Work order 1: Copy the records line for line, beginning at their first line and stopping after the line that contains "dist [-0.009514, 0.002321]". Leave the picture out of your copy.

==============================

Christmas with big kids sucks.

At least that’s what I’ve heard, and from more than one source.

Sure, the big kids are focused on their own friends and activities, and they generally don’t come flying in on Christmas morning at the crack of dawn to shout their joy over Santa’s visit.  We don’t get to see their eyes light up when the reindeers’ carrots are “eaten,” and they don’t worry about our ability to talk to Santa and tell him when they’re naughty.

That kind of magic is past for us, at least unless we have other small children in our lives later on.

To be fair, sometimes, with an adult child, we don’t even get to see them on the holiday at all.  This particular year we had a second late Christmas because of work schedules, but last year we sent off a box and received a phone call.  So those holidays are unequivocally a little rough.

I could spend my hours bemoaning the lack of this kind of charm and innocence, but I think I’ll share with you what the joy of Christmas can be like when you have big kids, instead.

Our adult daughter was tickled pink that her hotel room had a small kitchen in it.  (It even had DISHES!!)

==============================

Work order 2: In the piece about Christmas with big kids, what was the adult daughter tickled pink to find in her hotel room?

Dataset excerpt:

==============================

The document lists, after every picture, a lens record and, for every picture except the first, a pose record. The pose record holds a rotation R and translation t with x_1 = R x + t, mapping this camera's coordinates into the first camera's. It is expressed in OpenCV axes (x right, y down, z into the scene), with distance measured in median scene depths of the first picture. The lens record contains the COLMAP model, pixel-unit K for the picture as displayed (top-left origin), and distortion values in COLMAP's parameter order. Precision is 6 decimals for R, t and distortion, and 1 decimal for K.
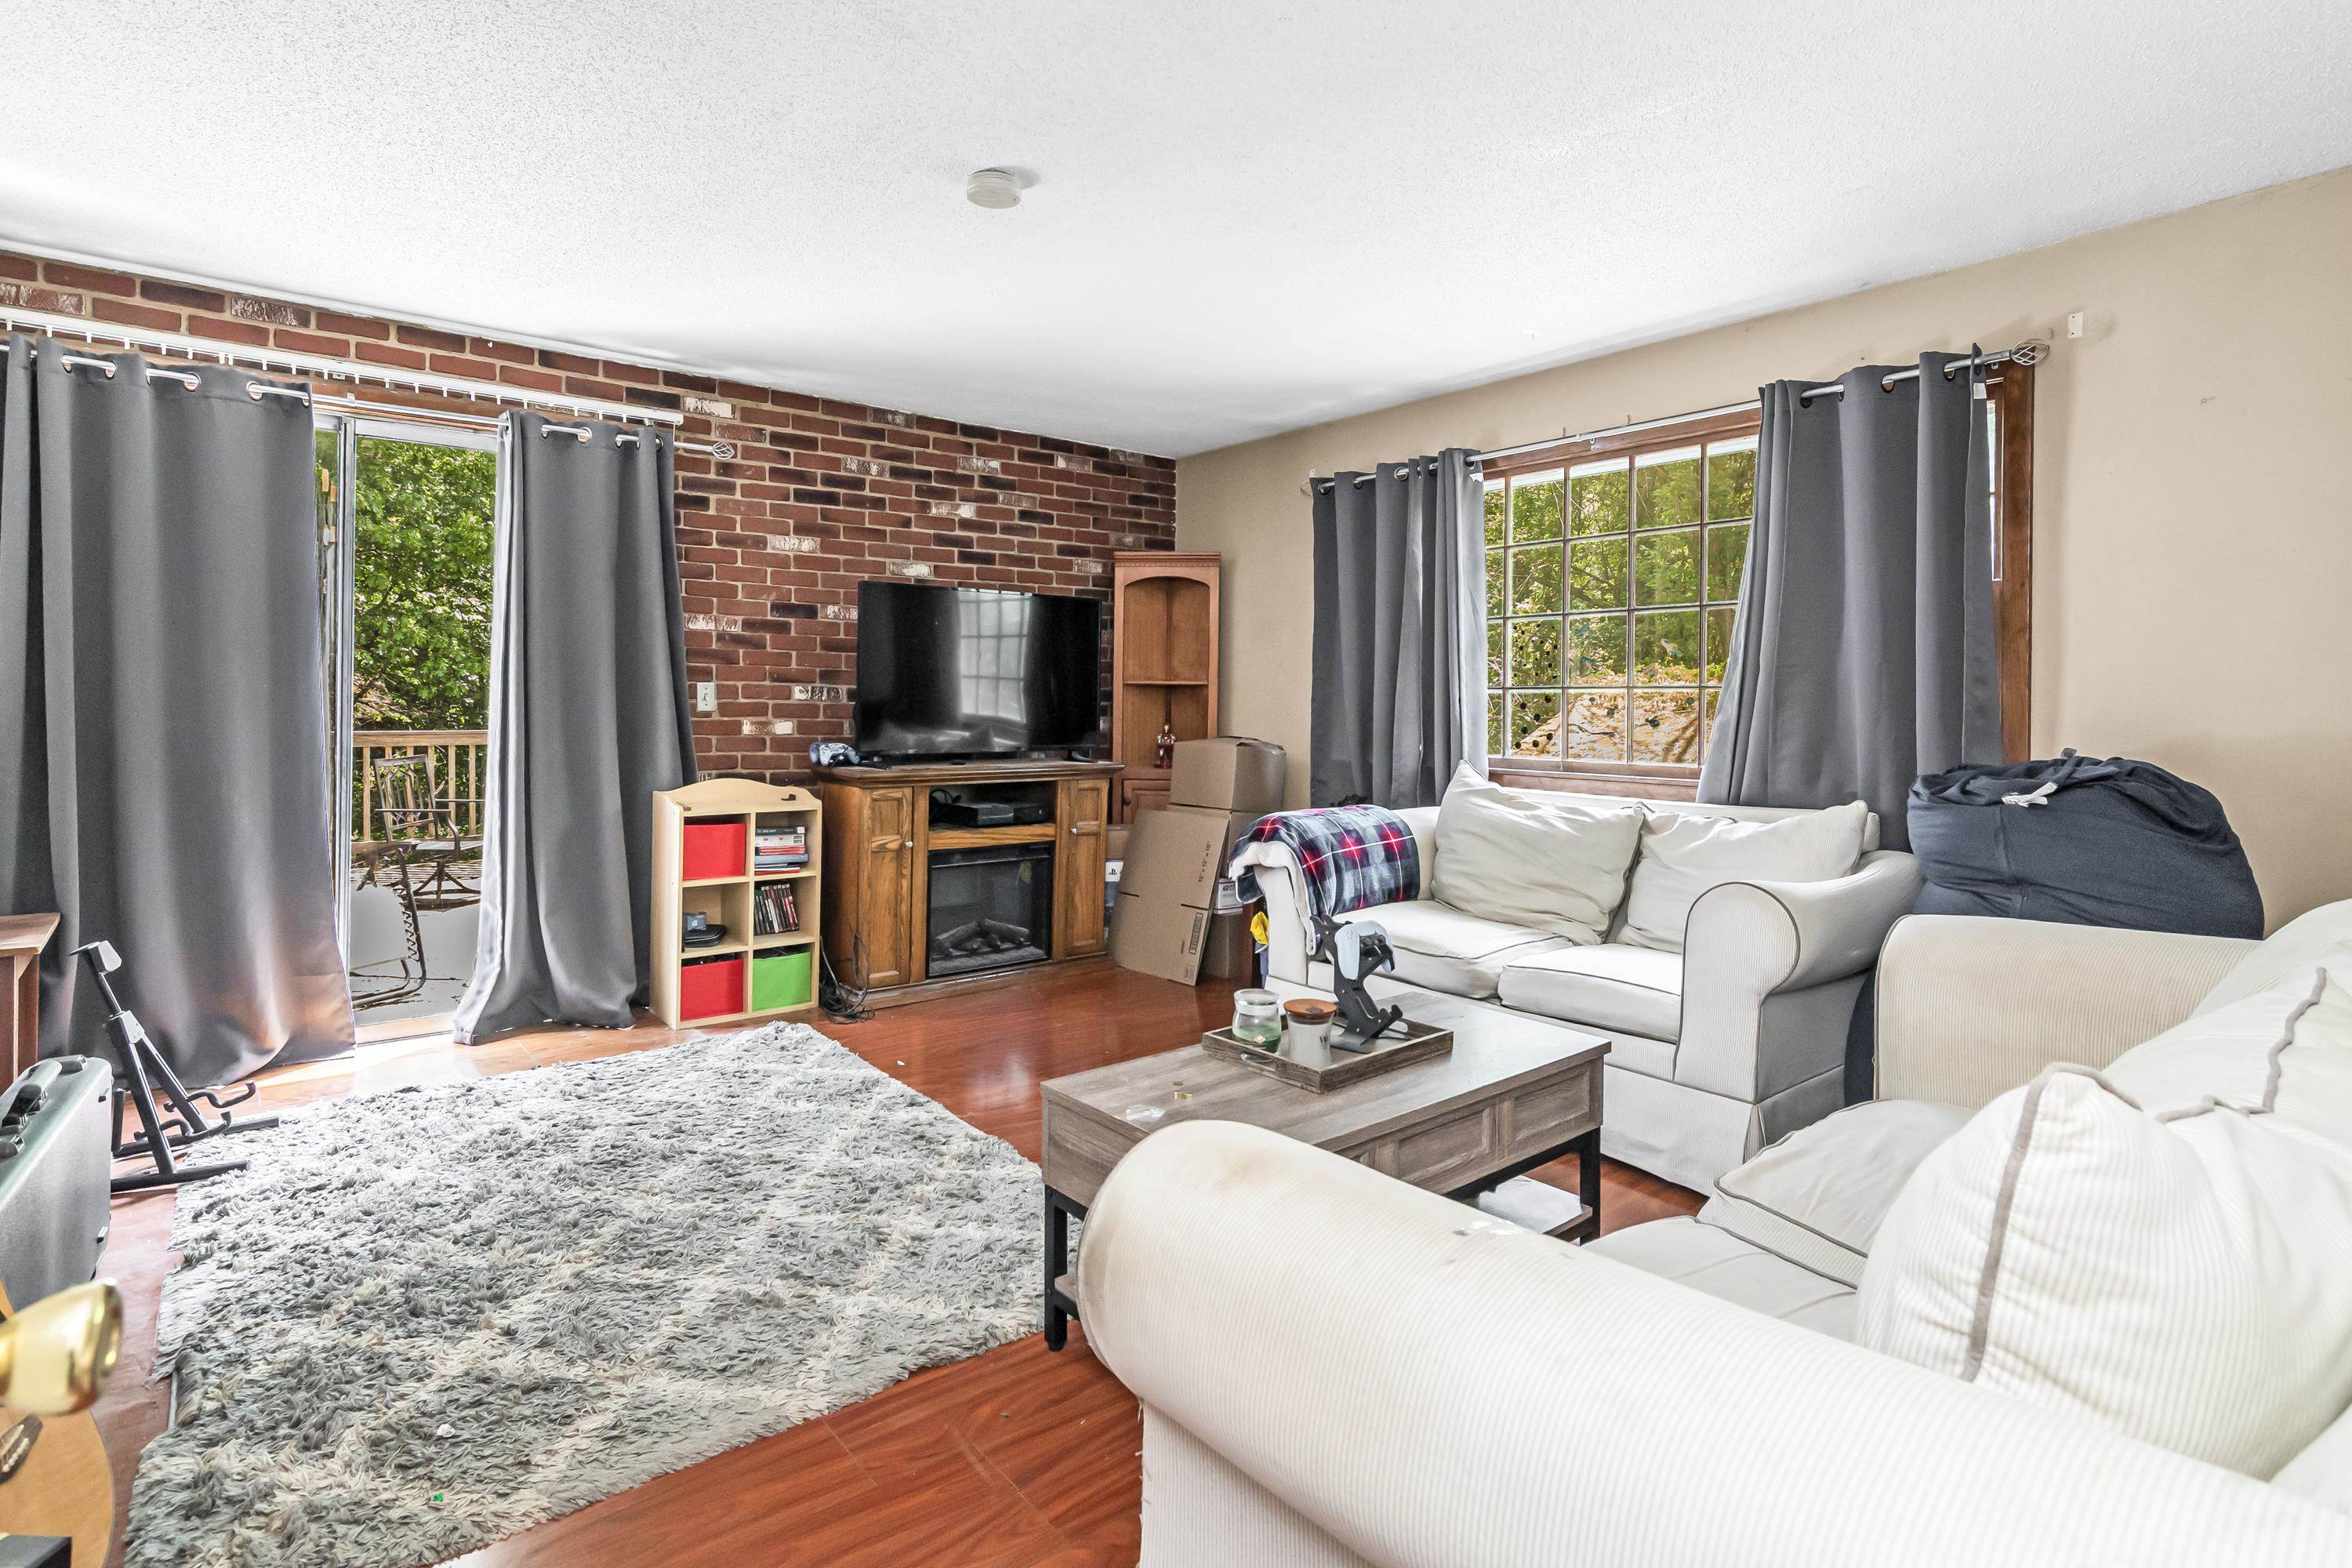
lens RADIAL K [[1159.6, 0, 1164.4], [0, 1159.6, 732.0], [0, 0, 1]] dist [-0.009514, 0.002321]
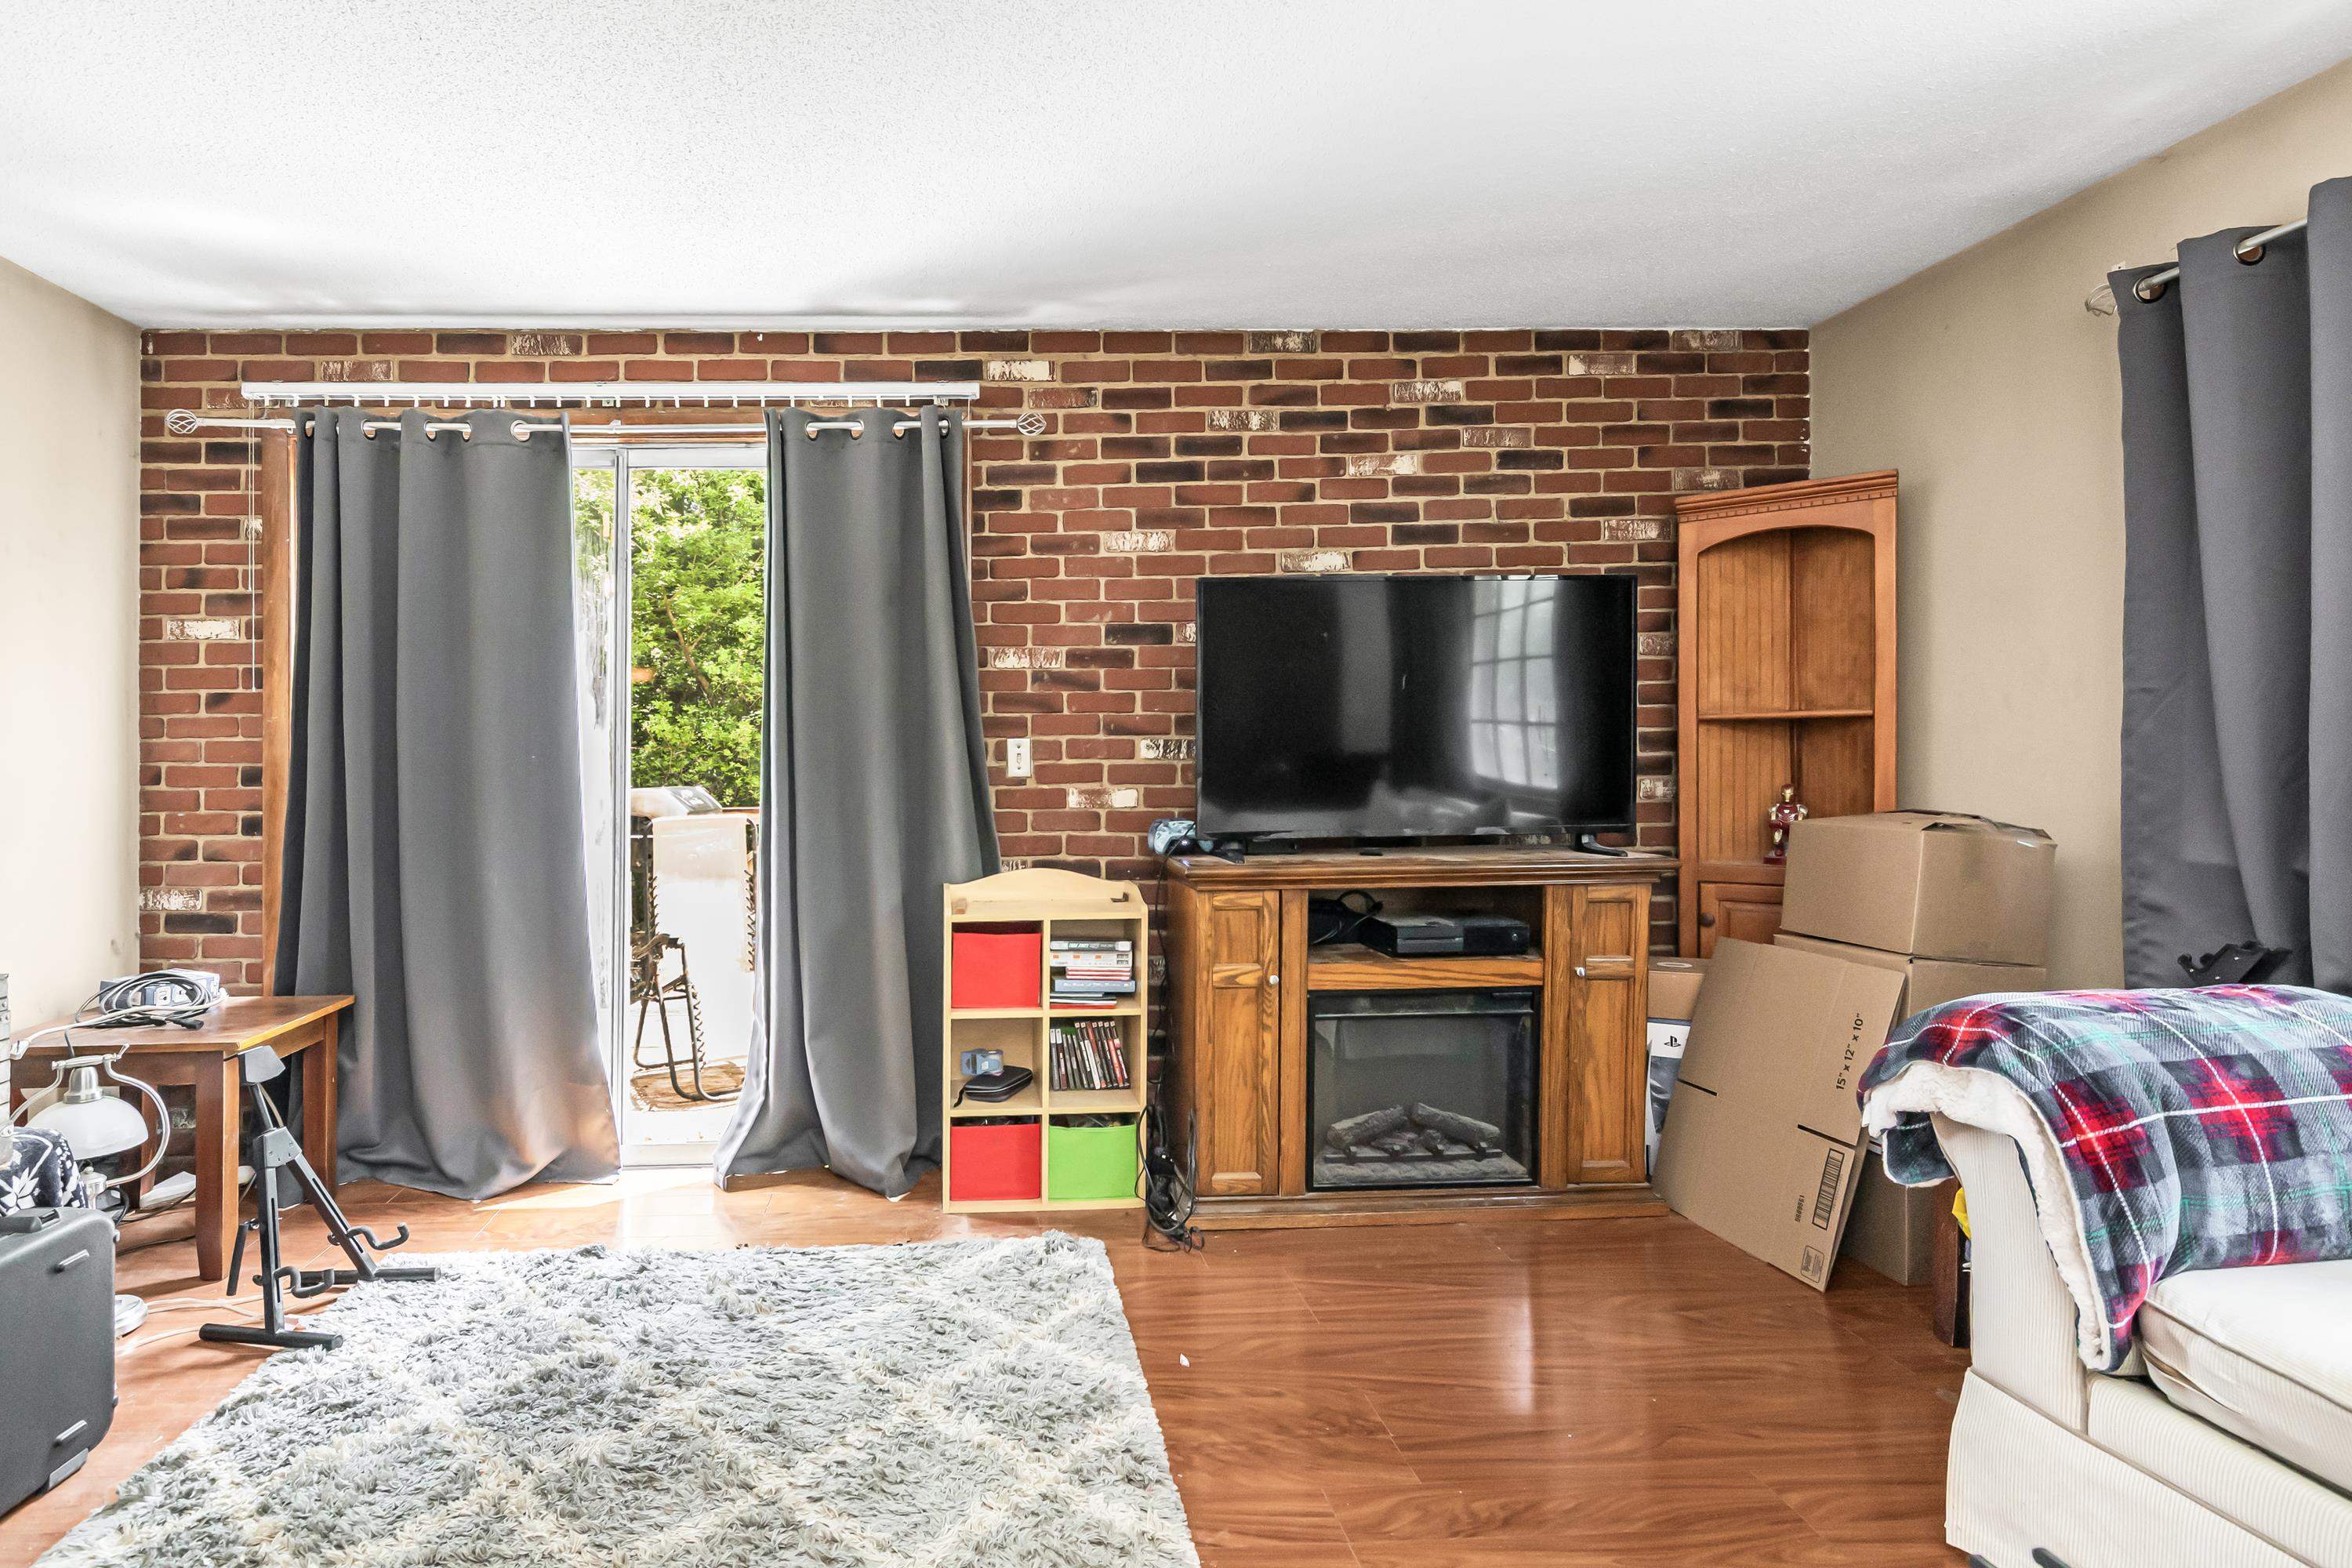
lens RADIAL K [[1074.4, 0, 1156.1], [0, 1074.4, 777.2], [0, 0, 1]] dist [0.000619, -0.001545]
pose [[0.799986, -0.011590, -0.599907, 0.088695], [0.005567, 0.999914, -0.011894, -0.008850], [0.599993, 0.006175, 0.799981, 0.490735]]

==============================

Task solution 1:
The document lists, after every picture, a lens record and, for every picture except the first, a pose record. The pose record holds a rotation R and translation t with x_1 = R x + t, mapping this camera's coordinates into the first camera's. It is expressed in OpenCV axes (x right, y down, z into the scene), with distance measured in median scene depths of the first picture. The lens record contains the COLMAP model, pixel-unit K for the picture as displayed (top-left origin), and distortion values in COLMAP's parameter order. Precision is 6 decimals for R, t and distortion, and 1 decimal for K.
lens RADIAL K [[1159.6, 0, 1164.4], [0, 1159.6, 732.0], [0, 0, 1]] dist [-0.009514, 0.002321]

Task solution 2: A small kitchen, which even had dishes.